Transcribed page contents
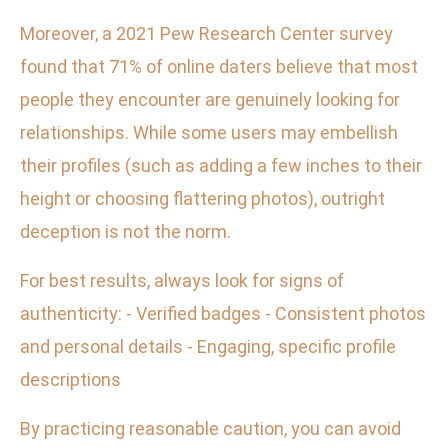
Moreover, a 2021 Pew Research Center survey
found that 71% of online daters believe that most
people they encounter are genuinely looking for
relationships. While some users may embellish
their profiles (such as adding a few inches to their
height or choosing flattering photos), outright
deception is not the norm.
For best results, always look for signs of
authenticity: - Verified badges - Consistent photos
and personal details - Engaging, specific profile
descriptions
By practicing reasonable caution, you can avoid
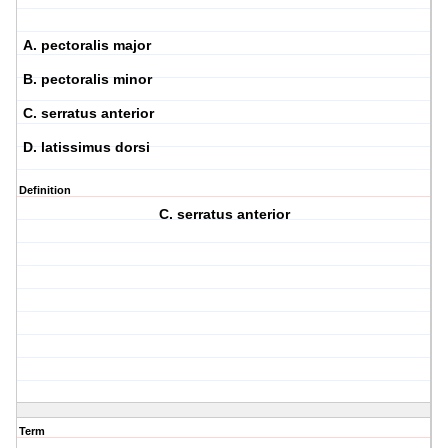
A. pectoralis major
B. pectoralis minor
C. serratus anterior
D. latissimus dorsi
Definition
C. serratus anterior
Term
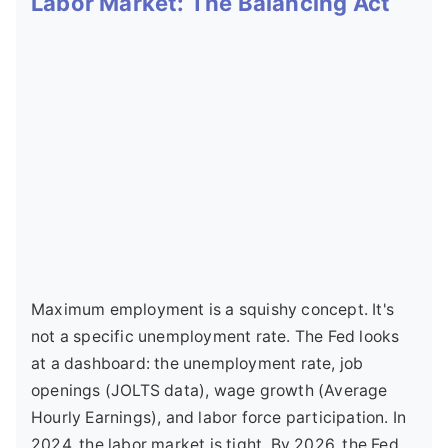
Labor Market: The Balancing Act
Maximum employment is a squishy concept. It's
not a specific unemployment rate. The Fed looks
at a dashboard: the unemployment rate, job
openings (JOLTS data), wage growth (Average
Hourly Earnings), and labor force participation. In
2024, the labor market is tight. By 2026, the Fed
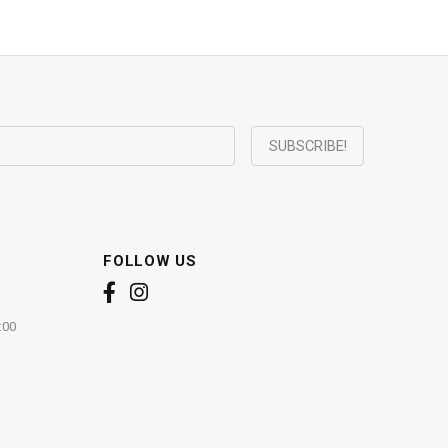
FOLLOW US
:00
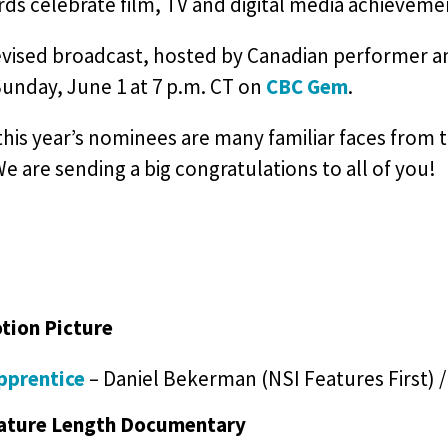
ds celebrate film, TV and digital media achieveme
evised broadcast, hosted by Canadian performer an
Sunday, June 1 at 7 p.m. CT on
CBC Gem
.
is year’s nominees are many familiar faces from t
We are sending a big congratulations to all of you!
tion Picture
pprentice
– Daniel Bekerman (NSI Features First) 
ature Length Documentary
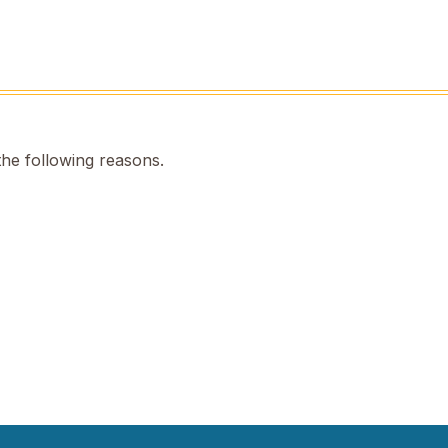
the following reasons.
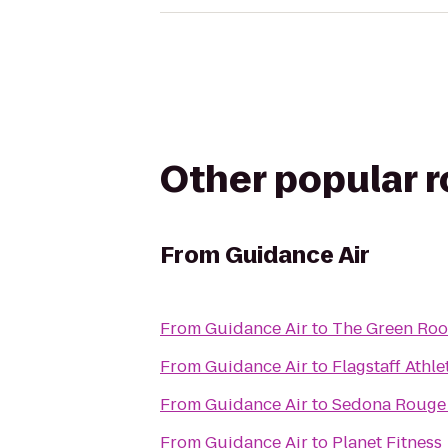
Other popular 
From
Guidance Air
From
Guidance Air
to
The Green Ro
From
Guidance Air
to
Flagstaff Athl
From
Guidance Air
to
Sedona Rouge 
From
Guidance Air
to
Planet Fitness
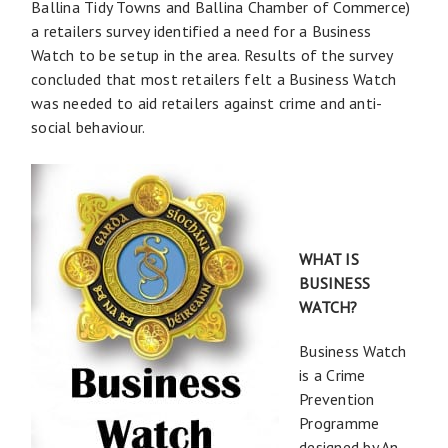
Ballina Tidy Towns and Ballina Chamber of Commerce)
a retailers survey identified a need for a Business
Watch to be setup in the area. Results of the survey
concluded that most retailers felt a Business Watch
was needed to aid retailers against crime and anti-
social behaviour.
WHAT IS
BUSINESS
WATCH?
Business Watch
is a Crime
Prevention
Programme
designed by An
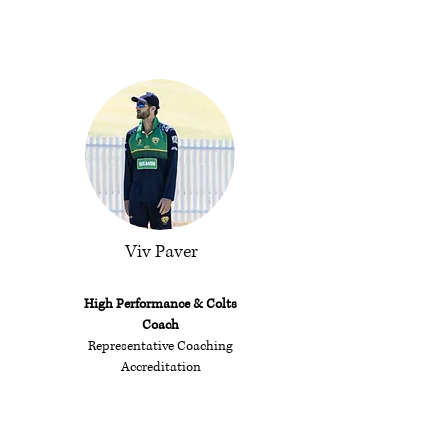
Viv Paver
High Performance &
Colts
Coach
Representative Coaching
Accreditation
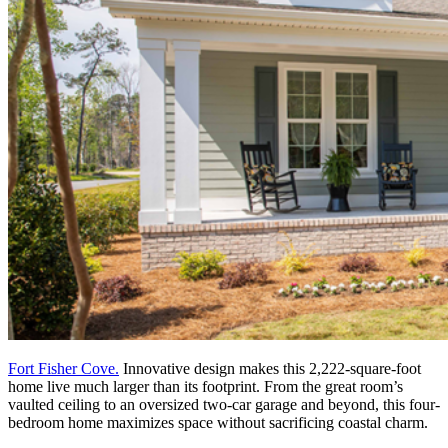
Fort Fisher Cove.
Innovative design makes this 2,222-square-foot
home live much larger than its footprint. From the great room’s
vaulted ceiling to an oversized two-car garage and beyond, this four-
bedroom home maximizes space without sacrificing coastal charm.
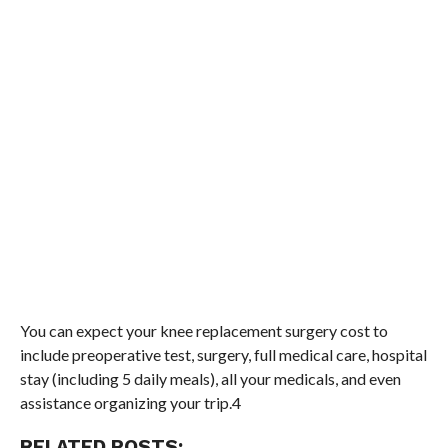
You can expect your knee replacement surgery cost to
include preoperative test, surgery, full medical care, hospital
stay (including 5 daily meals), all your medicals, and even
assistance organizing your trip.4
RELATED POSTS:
* * *
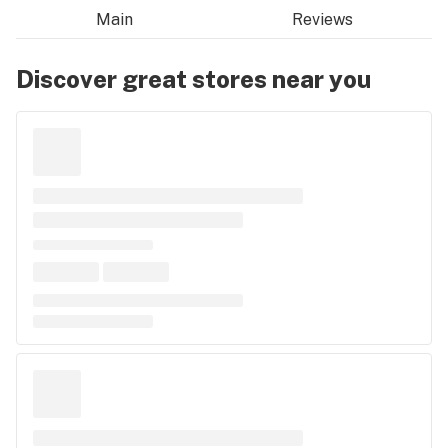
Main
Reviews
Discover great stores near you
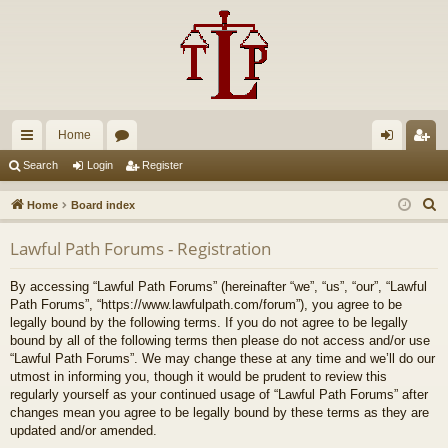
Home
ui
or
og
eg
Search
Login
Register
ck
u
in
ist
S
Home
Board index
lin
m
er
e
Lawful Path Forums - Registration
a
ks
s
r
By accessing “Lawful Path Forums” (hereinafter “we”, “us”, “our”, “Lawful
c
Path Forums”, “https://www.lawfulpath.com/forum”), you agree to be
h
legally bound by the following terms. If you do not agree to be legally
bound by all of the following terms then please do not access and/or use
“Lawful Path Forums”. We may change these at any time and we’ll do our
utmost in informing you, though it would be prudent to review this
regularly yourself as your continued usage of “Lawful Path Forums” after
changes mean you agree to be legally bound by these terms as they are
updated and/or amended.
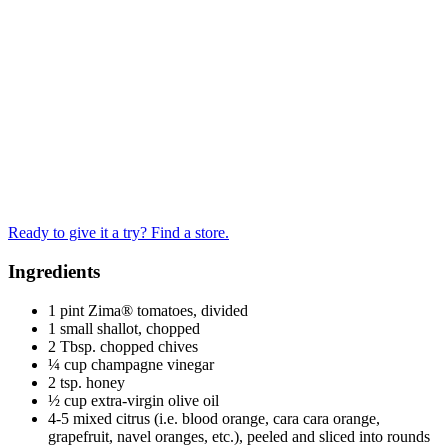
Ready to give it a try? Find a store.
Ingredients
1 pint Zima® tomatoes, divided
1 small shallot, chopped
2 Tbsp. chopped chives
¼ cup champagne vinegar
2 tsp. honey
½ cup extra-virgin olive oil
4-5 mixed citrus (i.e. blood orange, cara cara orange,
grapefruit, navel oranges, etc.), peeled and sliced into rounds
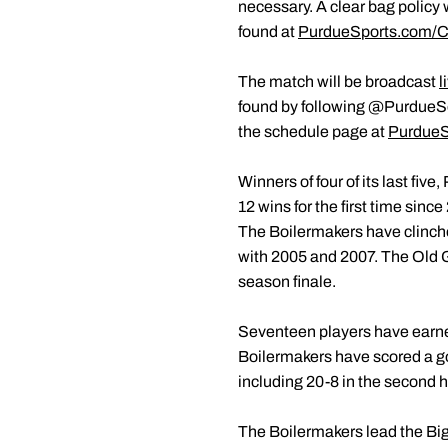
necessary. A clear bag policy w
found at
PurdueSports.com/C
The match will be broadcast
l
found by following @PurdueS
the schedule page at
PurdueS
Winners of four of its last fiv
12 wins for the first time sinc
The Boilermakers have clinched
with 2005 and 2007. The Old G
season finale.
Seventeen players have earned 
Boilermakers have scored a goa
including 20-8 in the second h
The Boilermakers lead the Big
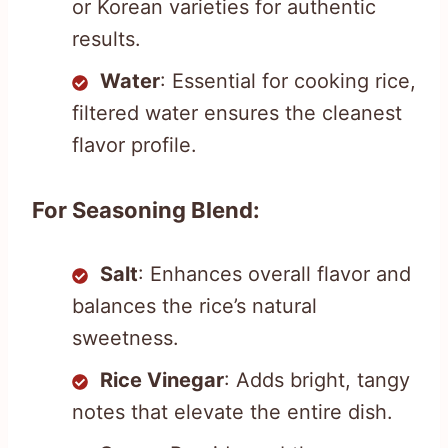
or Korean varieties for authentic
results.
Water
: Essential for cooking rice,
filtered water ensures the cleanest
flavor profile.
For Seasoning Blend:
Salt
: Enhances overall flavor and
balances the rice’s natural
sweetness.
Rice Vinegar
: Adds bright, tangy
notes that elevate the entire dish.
---
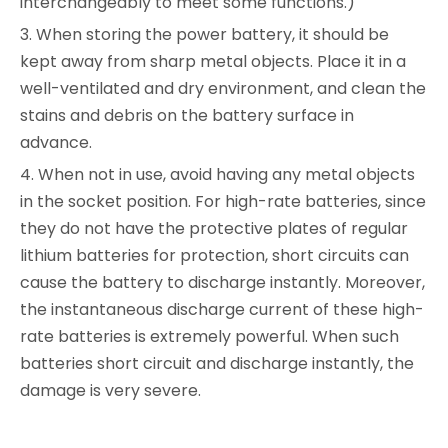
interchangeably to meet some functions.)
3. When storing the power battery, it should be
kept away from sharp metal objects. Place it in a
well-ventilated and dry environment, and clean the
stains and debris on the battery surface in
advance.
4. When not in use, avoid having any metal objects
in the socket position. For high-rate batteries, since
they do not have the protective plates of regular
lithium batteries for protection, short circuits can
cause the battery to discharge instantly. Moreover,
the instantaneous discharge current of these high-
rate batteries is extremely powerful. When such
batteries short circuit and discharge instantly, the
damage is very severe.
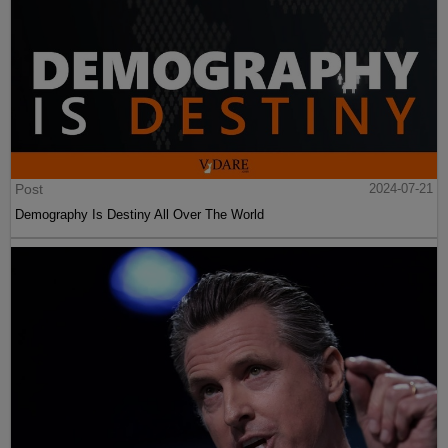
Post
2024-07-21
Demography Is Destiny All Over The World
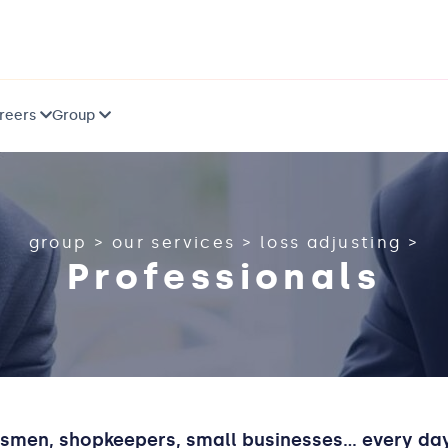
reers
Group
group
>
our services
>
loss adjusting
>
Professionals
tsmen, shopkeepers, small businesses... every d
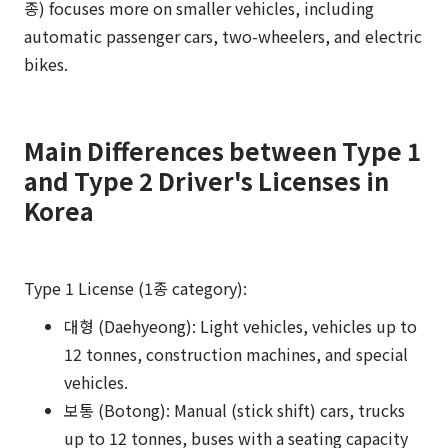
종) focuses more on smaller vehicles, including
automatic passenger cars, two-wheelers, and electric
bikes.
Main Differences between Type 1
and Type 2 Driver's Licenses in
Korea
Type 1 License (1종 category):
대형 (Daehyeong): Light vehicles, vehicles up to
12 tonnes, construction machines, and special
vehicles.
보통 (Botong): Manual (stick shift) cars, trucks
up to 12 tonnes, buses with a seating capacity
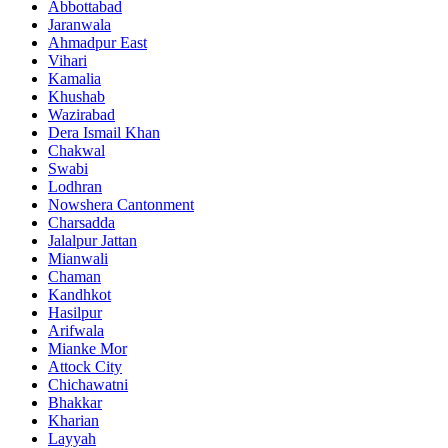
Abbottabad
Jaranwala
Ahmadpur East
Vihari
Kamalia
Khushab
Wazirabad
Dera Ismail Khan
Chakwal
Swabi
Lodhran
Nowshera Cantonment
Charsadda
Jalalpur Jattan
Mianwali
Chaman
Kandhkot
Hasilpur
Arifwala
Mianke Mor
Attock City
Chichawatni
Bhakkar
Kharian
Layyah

WORK ITEM => Using the data above, tally each line in which "photos" appears and give the number with no other words.

EXERCISE RESPONSE => 2